* **What is being asked**:
Quote the data from the line with "みんカラ 人気のカテゴリ" to the line with "管理が出来るようになります", both lines included.

* **Supplied data**:
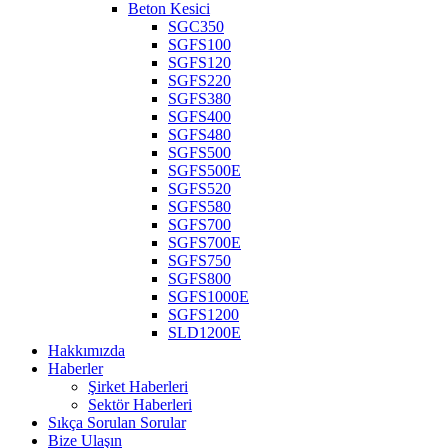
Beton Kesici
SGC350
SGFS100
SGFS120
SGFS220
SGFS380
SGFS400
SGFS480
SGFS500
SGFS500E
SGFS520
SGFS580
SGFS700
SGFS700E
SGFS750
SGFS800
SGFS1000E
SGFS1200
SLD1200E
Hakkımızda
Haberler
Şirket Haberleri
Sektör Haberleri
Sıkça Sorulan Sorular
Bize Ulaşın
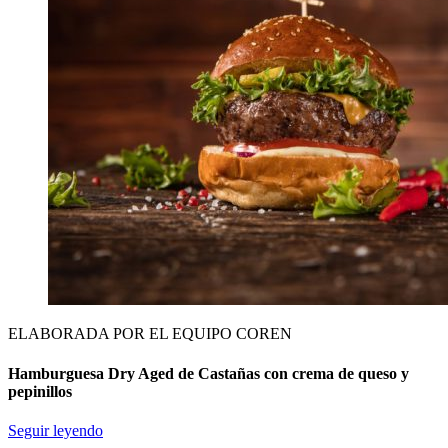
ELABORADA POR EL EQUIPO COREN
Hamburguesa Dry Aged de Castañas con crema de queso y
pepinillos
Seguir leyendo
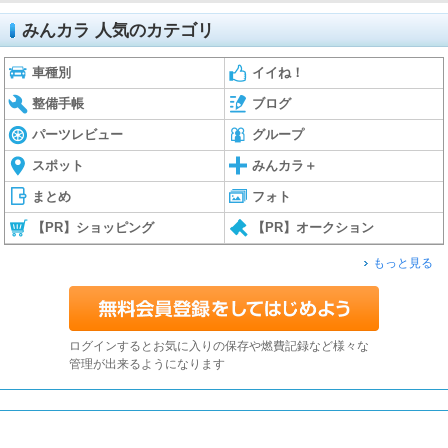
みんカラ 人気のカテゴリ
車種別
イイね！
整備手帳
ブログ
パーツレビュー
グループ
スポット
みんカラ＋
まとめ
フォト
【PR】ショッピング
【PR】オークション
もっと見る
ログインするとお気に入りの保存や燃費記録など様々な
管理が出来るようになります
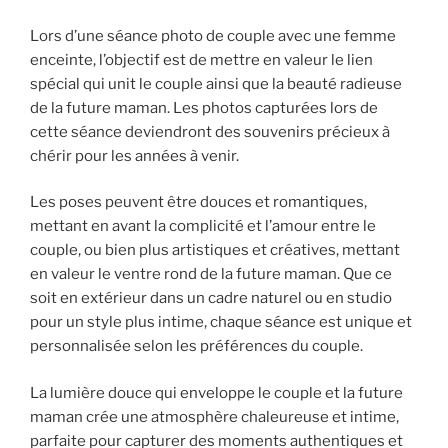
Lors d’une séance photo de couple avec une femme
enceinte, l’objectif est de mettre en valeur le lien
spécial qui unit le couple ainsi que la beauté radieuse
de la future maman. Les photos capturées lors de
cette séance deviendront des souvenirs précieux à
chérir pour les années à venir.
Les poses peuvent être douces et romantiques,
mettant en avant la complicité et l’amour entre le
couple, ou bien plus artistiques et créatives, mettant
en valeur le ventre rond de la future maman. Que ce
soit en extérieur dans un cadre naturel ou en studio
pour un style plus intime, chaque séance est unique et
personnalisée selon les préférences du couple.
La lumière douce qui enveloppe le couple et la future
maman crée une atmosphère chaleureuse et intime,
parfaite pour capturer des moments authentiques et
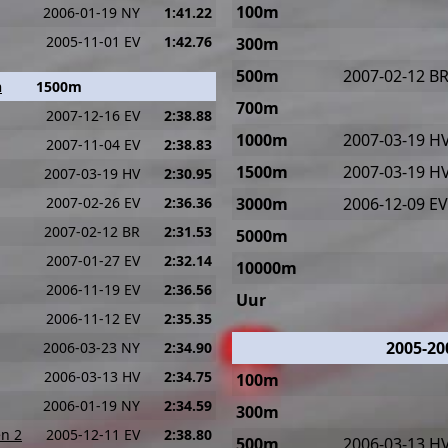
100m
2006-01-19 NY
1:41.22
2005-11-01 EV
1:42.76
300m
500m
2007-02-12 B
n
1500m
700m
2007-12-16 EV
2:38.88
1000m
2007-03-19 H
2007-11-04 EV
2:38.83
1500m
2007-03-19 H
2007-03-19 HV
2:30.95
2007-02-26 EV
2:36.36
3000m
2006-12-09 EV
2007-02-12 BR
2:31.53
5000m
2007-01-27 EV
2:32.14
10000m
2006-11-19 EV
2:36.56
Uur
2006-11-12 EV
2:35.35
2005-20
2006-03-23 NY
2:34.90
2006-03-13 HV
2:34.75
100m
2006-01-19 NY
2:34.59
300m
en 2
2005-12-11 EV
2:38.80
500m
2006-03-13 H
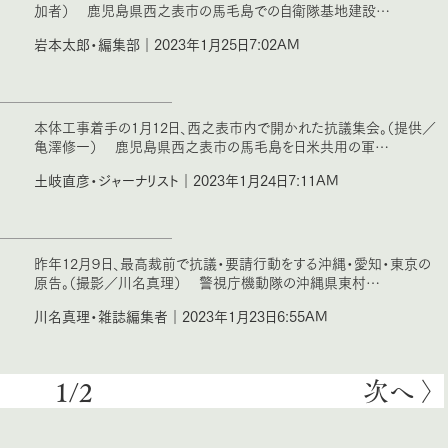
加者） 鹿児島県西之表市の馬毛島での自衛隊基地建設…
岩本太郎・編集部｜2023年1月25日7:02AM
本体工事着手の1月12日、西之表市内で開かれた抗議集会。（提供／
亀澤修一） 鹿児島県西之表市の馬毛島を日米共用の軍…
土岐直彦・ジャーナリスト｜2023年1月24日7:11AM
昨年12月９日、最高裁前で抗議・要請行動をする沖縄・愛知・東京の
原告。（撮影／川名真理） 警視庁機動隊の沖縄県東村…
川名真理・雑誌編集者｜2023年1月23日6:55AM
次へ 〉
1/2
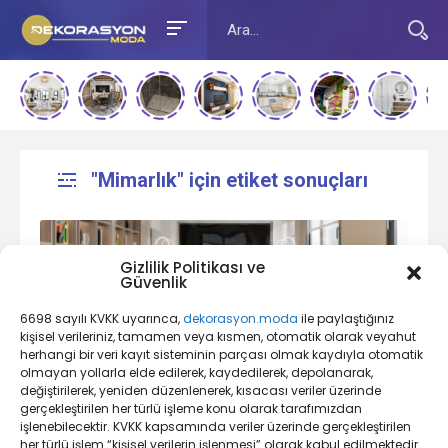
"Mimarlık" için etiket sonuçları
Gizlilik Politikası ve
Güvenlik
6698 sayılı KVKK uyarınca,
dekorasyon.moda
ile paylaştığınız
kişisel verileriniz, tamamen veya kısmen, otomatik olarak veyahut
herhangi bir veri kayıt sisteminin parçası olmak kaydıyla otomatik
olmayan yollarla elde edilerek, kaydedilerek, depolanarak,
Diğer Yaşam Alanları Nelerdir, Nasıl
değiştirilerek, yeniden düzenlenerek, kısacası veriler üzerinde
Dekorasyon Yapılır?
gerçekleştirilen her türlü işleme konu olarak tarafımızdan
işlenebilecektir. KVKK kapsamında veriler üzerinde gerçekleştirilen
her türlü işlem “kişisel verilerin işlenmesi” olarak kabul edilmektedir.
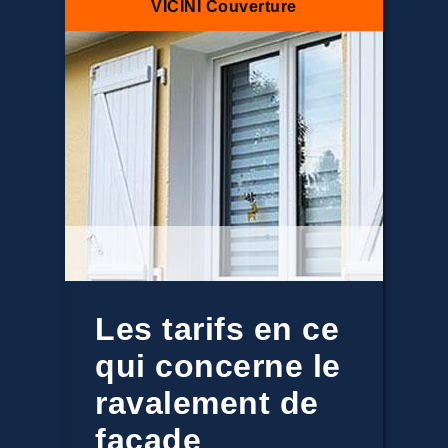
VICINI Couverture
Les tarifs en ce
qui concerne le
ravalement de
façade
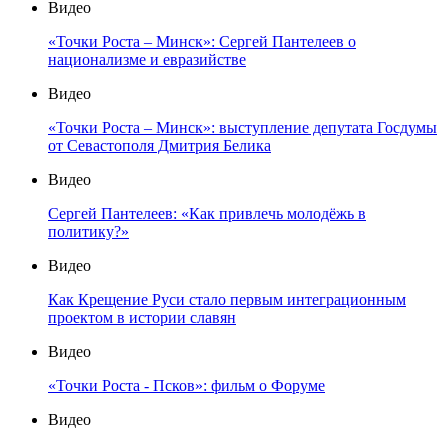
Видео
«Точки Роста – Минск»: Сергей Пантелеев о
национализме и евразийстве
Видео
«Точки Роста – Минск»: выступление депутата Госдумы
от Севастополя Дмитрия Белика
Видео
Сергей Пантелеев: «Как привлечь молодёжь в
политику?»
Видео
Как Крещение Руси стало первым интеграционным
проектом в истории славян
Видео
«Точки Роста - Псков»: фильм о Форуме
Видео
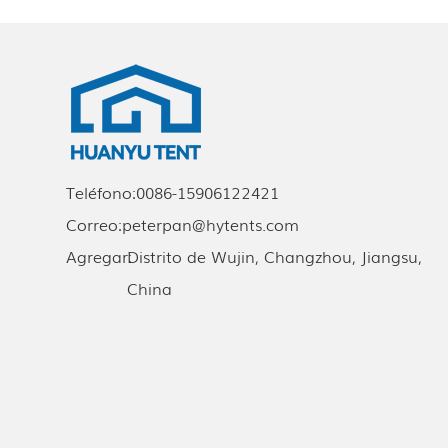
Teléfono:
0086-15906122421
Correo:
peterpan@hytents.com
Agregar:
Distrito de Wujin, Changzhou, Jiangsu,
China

* **Task result**:
みんカラ 人気のカテゴリ
車種別
イイね！
整備手帳
ブログ
パーツレビュー
グループ
スポット
みんカラ＋
まとめ
フォト
【PR】ショッピング
【PR】オークション
もっと見る
ログインするとお気に入りの保存や燃費記録など様々な
管理が出来るようになります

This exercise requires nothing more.